• [Task data]
----------------

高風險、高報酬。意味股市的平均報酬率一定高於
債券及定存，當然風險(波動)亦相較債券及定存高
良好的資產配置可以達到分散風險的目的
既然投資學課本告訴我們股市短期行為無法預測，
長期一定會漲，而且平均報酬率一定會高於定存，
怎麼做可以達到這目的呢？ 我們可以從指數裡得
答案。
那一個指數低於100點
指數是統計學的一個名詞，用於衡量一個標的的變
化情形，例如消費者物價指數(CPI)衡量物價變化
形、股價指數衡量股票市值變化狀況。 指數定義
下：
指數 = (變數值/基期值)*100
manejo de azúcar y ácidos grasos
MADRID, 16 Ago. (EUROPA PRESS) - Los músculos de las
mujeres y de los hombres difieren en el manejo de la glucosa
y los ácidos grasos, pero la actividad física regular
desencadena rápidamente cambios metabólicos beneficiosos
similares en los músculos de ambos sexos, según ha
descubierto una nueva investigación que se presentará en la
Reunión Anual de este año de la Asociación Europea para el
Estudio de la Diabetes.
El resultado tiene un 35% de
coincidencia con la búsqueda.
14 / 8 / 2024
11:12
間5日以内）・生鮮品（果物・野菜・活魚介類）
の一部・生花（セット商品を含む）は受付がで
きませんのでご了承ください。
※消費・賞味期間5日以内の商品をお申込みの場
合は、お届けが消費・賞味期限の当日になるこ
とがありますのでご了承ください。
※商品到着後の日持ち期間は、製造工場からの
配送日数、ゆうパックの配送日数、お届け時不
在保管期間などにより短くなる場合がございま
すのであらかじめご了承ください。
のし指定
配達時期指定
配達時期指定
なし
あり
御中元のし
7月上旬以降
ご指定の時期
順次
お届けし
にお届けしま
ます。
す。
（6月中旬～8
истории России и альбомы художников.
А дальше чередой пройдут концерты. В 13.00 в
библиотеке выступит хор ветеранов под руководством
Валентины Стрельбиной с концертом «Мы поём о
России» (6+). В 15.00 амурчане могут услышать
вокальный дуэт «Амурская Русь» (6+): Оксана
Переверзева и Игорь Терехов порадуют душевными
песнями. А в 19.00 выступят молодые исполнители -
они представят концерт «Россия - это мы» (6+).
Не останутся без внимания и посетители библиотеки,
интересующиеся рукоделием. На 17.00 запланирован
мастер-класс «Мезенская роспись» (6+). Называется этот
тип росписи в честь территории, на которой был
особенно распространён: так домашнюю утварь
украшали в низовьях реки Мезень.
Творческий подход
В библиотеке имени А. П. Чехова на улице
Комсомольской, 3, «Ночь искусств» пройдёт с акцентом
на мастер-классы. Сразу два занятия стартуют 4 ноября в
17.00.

----------------

• [Exercise directions] Reproduce every line of the records above word for word, in the same order and with the same line breaks.

• [Written solution]
高風險、高報酬。意味股市的平均報酬率一定高於
債券及定存，當然風險(波動)亦相較債券及定存高
良好的資產配置可以達到分散風險的目的
既然投資學課本告訴我們股市短期行為無法預測，
長期一定會漲，而且平均報酬率一定會高於定存，
怎麼做可以達到這目的呢？ 我們可以從指數裡得
答案。
那一個指數低於100點
指數是統計學的一個名詞，用於衡量一個標的的變
化情形，例如消費者物價指數(CPI)衡量物價變化
形、股價指數衡量股票市值變化狀況。 指數定義
下：
指數 = (變數值/基期值)*100
manejo de azúcar y ácidos grasos
MADRID, 16 Ago. (EUROPA PRESS) - Los músculos de las
mujeres y de los hombres difieren en el manejo de la glucosa
y los ácidos grasos, pero la actividad física regular
desencadena rápidamente cambios metabólicos beneficiosos
similares en los músculos de ambos sexos, según ha
descubierto una nueva investigación que se presentará en la
Reunión Anual de este año de la Asociación Europea para el
Estudio de la Diabetes.
El resultado tiene un 35% de
coincidencia con la búsqueda.
14 / 8 / 2024
11:12
間5日以内）・生鮮品（果物・野菜・活魚介類）
の一部・生花（セット商品を含む）は受付がで
きませんのでご了承ください。
※消費・賞味期間5日以内の商品をお申込みの場
合は、お届けが消費・賞味期限の当日になるこ
とがありますのでご了承ください。
※商品到着後の日持ち期間は、製造工場からの
配送日数、ゆうパックの配送日数、お届け時不
在保管期間などにより短くなる場合がございま
すのであらかじめご了承ください。
のし指定
配達時期指定
配達時期指定
なし
あり
御中元のし
7月上旬以降
ご指定の時期
順次
お届けし
にお届けしま
ます。
す。
（6月中旬～8
истории России и альбомы художников.
А дальше чередой пройдут концерты. В 13.00 в
библиотеке выступит хор ветеранов под руководством
Валентины Стрельбиной с концертом «Мы поём о
России» (6+). В 15.00 амурчане могут услышать
вокальный дуэт «Амурская Русь» (6+): Оксана
Переверзева и Игорь Терехов порадуют душевными
песнями. А в 19.00 выступят молодые исполнители -
они представят концерт «Россия - это мы» (6+).
Не останутся без внимания и посетители библиотеки,
интересующиеся рукоделием. На 17.00 запланирован
мастер-класс «Мезенская роспись» (6+). Называется этот
тип росписи в честь территории, на которой был
особенно распространён: так домашнюю утварь
украшали в низовьях реки Мезень.
Творческий подход
В библиотеке имени А. П. Чехова на улице
Комсомольской, 3, «Ночь искусств» пройдёт с акцентом
на мастер-классы. Сразу два занятия стартуют 4 ноября в
17.00.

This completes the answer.